任务说明 ->
1. 请将文本节选中以“最后,根据代理理论,现金股利”开头、一直延续到“东与中小股东之间的代理冲突。”为止的部分逐字抄录下来。
2. 按照文本节选,2001年发布的关于独立董事制度的通知要求上市公司董事会中独立董事至少占多大比例?

公司治理结构与治理机制研究——基于金融危机、股权分置改革的视角试读:

前言

随着中国股票市场对国际投资者的开放和上市公司数量的快速增长,中国公司的委托代理问题以及中国公司的公司治理机制是否能够有效缓解代理问题受到越来越多学者的关注。中国的公司治理模式来源于西方,但又具有中国特色,公司所有权结构高度集中、股权分置、国家控制、外部治理机制缺乏,容易产生大股东对中小股东利益的侵占问题(即第二类代理问题);中国的经济环境不同于西方国家,公司治理机制的有效性可能也与其存在差异。

近年来,中国政府一直努力改进公司治理水平,以对小股东提供更好的保护。中国证监会2001年公布了《公开发行证券的公司信息披露内容与格式准则》,强化上市公司关键财务信息的披露;2001年发布了《关于在上市公司建立独立董事制度的指导意见》的通知,要求所有上市公司在2003年6月30日前上市公司董事会成员中应当至少包括1/3的独立董事。为了解决股权分置问题,中国证监会在2005年发布了《关于上市公司股权分置改革的指导意见》,正式启动股权分置改革。由于大股东持有的往往是非流通股,股权分置改革能增强控股股东最大化股东价值的动力,减少第二类代理问题。本书致力于检验中国的公司治理改革是否有效以及中国的公司治理机制是否能够缓解第二类代理问题。内生性问题一直困扰着公司治理的实证研究,本书的贡献在于对公司治理内生性问题的控制,选择的研究方法使研究结果更加可靠、准确,有助于学术界和实务界人士对中国的公司治理和中小股东利益的保护有更好的理解。

首先,探究公司治理有效性的一个典型方法是检验其对公司业绩的影响,本书探究了公司治理机制与公司业绩的关系。本书一个明显区别于其他研究的地方是采用了2008年全球金融危机期间的数据,全球金融危机事件让我们在受更少公司治理机制内生性问题影响下重新检验公司治理对公司市场业绩的影响,也使我们有机会检验中国独特的公司治理结构(国家控股)的另一面。

其次,另一个检验公司治理机制有效性的重要方法是考察业绩差的公司在高管更替后业绩是否改进。本书选择与高管更替公司在公司规模、账面市值比、过去股票回报三个维度相近的非高管更替公司作为配对样本,然后获得高管更替公司投资者的购买并持有超额收益,以观察高管更替公司的业绩改变。样本三维匹配的方法可以缓解内生性问题;另外,本书对股权分置改革前后高管更替公司的业绩进行了比较,相当于在一个自然实验中检验股票的不可流通性对公司高管更替效果的影响,受到更少内生性问题的影响。该研究有助于理解中国的高管更替是否考虑了中小股东的利益。

最后,根据代理理论,现金股利支付能够缓解公司内部人与外部投资者之间的代理问题,股利支付行为被认为是对外部投资者利益的保护。但是,有研究文献发现中国的控股股东由于持有非流通股而偏好现金股利,而中小股东偏好资本利得,控股股东与中小股东之间存在与现金股利支付相关的利益冲突。2005年启动的股权分置改革使非流通股比例显著下降,大大降低了公司股权集中度,使我们有机会在遭遇更少内生性问题影响的研究设置下重新检验中国公司的所有权结构与现金股利政策之间的关系。该研究有助于理解股权分置改革是否减少了控股股东与中小股东之间的代理冲突。

数据列表 ->
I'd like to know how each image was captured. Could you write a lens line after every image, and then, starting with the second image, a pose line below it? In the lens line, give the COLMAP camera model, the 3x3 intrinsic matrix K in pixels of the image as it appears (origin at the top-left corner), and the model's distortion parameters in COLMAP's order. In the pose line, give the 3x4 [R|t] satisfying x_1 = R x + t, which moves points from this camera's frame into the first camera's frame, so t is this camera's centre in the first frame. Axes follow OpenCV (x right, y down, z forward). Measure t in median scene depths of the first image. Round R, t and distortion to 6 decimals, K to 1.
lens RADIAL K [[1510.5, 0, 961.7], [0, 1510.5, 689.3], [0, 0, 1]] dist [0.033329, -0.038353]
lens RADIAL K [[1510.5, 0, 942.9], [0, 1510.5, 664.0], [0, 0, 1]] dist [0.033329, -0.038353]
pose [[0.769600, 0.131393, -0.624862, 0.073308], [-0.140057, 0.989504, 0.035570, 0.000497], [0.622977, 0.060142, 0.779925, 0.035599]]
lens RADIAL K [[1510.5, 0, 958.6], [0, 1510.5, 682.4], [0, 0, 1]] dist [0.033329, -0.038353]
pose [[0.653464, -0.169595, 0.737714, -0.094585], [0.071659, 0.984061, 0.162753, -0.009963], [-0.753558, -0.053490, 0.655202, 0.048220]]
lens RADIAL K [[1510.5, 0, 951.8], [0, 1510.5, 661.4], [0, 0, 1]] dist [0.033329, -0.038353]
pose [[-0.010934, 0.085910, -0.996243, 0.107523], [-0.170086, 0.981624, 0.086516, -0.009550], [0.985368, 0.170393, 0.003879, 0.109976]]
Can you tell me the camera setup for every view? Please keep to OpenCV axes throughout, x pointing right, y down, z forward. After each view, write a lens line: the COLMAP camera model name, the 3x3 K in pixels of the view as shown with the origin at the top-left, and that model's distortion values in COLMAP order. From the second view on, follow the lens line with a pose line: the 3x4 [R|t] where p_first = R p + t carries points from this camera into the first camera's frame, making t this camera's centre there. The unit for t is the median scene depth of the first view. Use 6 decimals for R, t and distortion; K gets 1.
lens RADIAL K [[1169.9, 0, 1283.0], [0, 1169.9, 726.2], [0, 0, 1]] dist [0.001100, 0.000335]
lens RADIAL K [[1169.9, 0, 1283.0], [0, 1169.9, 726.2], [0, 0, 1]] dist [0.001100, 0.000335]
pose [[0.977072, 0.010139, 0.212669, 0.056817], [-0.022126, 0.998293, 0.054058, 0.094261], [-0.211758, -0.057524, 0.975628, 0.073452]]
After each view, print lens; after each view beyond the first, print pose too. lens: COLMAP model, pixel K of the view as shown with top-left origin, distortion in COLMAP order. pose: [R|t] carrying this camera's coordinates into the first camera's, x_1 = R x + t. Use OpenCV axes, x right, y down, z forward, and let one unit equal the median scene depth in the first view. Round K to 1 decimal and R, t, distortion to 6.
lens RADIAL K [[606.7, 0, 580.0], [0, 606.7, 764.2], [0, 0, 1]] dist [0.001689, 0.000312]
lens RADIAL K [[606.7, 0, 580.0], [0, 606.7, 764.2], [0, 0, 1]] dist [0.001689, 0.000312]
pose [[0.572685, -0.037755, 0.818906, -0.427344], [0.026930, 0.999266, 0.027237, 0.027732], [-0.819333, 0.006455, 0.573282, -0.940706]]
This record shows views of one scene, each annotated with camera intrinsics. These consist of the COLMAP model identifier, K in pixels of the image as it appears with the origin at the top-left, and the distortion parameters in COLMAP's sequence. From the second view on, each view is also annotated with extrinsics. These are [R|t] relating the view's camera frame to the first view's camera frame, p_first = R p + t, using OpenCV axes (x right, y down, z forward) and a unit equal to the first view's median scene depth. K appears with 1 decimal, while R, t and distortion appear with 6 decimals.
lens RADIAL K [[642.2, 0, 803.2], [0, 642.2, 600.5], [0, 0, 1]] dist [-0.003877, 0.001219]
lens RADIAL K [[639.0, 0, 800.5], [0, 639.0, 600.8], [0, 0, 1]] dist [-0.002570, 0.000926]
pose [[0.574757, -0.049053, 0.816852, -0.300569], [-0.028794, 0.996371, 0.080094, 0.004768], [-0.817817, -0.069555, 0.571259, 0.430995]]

练习结果 ->
1.
最后,根据代理理论,现金股利支付能够缓解公司内部人与外部投资者之间的代理问题,股利支付行为被认为是对外部投资者利益的保护。但是,有研究文献发现中国的控股股东由于持有非流通股而偏好现金股利,而中小股东偏好资本利得,控股股东与中小股东之间存在与现金股利支付相关的利益冲突。2005年启动的股权分置改革使非流通股比例显著下降,大大降低了公司股权集中度,使我们有机会在遭遇更少内生性问题影响的研究设置下重新检验中国公司的所有权结构与现金股利政策之间的关系。该研究有助于理解股权分置改革是否减少了控股股东与中小股东之间的代理冲突。

2. 上市公司董事会成员中应当至少包括1/3的独立董事。